When other 'national parties' operated out of bungalows allotted to one or the other of their MPs in New Delhi, the Communist Party of India and CPI (M) were the first to move their main party offices to buildings they owned. The CPI built Ajoy Bhavan in central Delhi in 1969, while the CPI (M) moved its central committee office to AKG Bhavan in Gole Market in 1991. The decision, in hindsight, has served the two well as their respective electoral strengths plummeted since 2014, and they have fewer MP bungalows.
But the 137-year-old Congress, considered the biggest 'landlord' and owns vast real estate, has struggled over the last decade in protecting the buildings, leasehold, and freehold land it owns. It has found, especially in states where it is in decline, the real estate has been usurped through illegal land grabs or when the state unit defaulted in paying taxes.
In Bihar, for example, the local Congress unit dedicated one month in 2012 to 'protect its real estate' to trace its properties across the state and lodge police cases against squatters. In 2015, the then Congress treasurer Motilal Vora asked state units to document the real estate the party owned.
But it took another massive Lok Sabha defeat in 2019 for it to start moving on the project. The Congress is now looking at its real estate as a way to monetise and fund the activities of its state units. Party sources said they were still in the process of documenting the land that the party owns. In the Congress' case, precious real estate, such as Jawahar Bhawan, a stone's throw away from Parliament, was built with donations from Pradesh Congress Committees to house the Congress headquarters, but it is now home to Gandhi family-headed non-governmental organisations. The Congress national office has been housed at 24 Akbar Road, a government bungalow, since 1978. It could shift to its own building in the coming months not far from the BJP's national headquarters at Deendayal Upadhyay Marg. The BJP completed the process in 2018 when it shifted out of New Delhi's 11 Ashoka Road to Deendayal Upadhyaya Marg.

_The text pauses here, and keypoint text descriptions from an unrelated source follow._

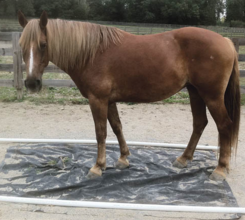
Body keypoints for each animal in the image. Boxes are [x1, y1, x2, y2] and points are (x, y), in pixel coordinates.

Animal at [18, 11, 240, 180]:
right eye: (21, 45)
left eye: (43, 44)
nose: (31, 83)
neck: (91, 52)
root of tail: (225, 41)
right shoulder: (109, 100)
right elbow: (116, 127)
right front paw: (123, 158)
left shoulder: (97, 99)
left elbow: (101, 132)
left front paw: (98, 166)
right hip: (195, 92)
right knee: (200, 123)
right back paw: (183, 159)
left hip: (212, 96)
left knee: (224, 125)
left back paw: (220, 169)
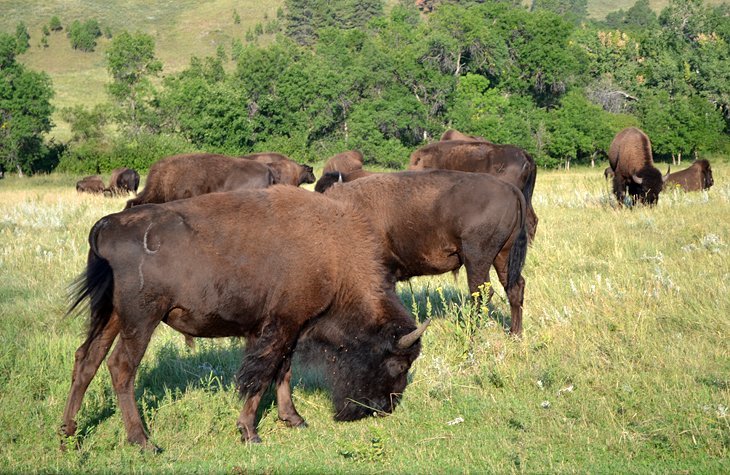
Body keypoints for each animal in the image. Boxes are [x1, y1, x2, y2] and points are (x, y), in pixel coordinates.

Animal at [64, 187, 426, 450]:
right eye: (398, 364)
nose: (386, 407)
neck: (334, 255)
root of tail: (106, 225)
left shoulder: (285, 328)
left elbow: (283, 371)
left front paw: (294, 419)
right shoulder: (280, 327)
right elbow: (261, 376)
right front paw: (250, 433)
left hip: (111, 316)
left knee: (87, 359)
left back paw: (67, 432)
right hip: (141, 320)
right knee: (121, 367)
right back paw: (143, 441)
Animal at [322, 169, 528, 336]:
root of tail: (510, 188)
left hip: (477, 257)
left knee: (481, 292)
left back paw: (472, 334)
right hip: (502, 256)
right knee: (513, 287)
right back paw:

According to the audited accounts that national parties filed with the Election Commission for 2021-22, the Congress' ownership of buildings, freehold, and leasehold land remained constant, while the BJP's ownership of building and land witnessed an increase, which has been the trend in recent years. The Association for Democratic Reforms (ADR) analysed the total assets declared by seven national parties to the Election Commission in 2019-20, of which BJP's comprised 70 per cent.